Maria Karanasou

Posted on Apr 23, 2021

Adding sequential IDs to a Spark Dataframe

#python #programming #pyspark #tutorial

How to do it and is it a good idea?

TL;DR

Adding sequential unique IDs to a Spark Dataframe is not very straight-forward, especially considering the distributed nature of it. You can do this using either zipWithIndex() or row_number() (depending on the amount and kind of your data) but in every case there is a catch regarding performance.

The idea behind this

Coming from traditional relational databases, like MySQL, and non-distributed data frames, like Pandas, one may be used to working with ids (auto-incremented usually) for identification of course but also the ordering and constraints you can have in data by using them as reference. For example, ordering your data by id (which is usually an indexed field) in a descending order, will give you the most recent rows first etc.

Depending on the needs, we might be found in a position where we would benefit from having a (unique) auto-increment-ids’-like behavior in a spark dataframe. When the data is in one table or dataframe (in one machine), adding ids is pretty straigth-forward. What happens though when you have distributed data, split into partitions that might reside in different machines like in Spark?

(More on partitions here)

Throughout this post, we will explore the obvious and not so obvious options, what they do, and the catch behind using them.

Notes

Please, note that this article assumes that you have some working knowledge of Spark, and more specifically of PySpark. If not, here is a short intro with what it is and I’ve put several helpful resources in the Useful links and notes section. I’ll be glad to answer any questions I can :).

### Dataset entries

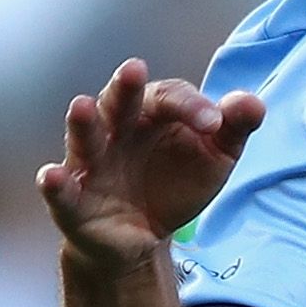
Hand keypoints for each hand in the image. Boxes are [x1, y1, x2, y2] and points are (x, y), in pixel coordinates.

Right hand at [38, 59, 261, 270]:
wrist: (144, 237)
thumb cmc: (175, 183)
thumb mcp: (213, 158)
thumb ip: (232, 129)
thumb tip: (253, 103)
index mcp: (150, 114)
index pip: (169, 98)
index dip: (191, 106)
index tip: (215, 124)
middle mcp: (115, 130)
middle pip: (118, 103)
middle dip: (125, 88)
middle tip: (134, 69)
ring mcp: (92, 163)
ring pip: (85, 137)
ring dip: (82, 122)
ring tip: (81, 106)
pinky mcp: (73, 201)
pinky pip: (61, 190)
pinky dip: (54, 184)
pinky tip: (52, 176)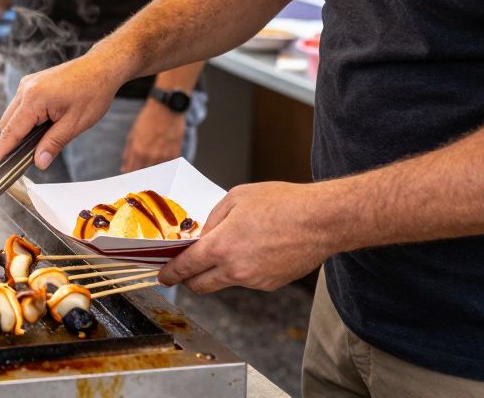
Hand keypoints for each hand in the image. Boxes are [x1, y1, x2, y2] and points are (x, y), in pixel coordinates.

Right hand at [0, 54, 121, 168]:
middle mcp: (25, 89)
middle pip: (7, 124)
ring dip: (22, 129)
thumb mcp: (75, 124)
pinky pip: (20, 105)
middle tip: (28, 157)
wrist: (101, 67)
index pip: (12, 131)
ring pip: (13, 115)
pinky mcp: (32, 82)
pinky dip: (26, 118)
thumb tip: (39, 162)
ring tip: (45, 136)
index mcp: (34, 99)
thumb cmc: (92, 92)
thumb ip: (53, 144)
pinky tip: (44, 123)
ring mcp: (27, 84)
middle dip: (14, 141)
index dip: (1, 150)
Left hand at [120, 101, 186, 172]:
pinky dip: (165, 168)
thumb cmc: (147, 118)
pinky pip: (169, 167)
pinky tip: (162, 164)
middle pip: (145, 174)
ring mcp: (164, 155)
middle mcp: (151, 156)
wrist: (166, 108)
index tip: (129, 179)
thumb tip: (123, 169)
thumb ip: (128, 153)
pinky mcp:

### What to produce
Check each statement against the post on adding sequential IDs to a Spark dataframe, answering yes or no and quoting the words of the post that settle it. (a) Both zipWithIndex() and row_number() come with a performance drawback. (b) Adding ids is hard even when the data sits in one dataframe on one machine. (c) The post expects readers to already have some working knowledge of PySpark.

### The completed task
(a) Yes: "in every case there is a catch regarding performance."
(b) No: "When the data is in one table or dataframe (in one machine), adding ids is pretty straigth-forward."
(c) Yes: "this article assumes that you have some working knowledge of Spark, and more specifically of PySpark."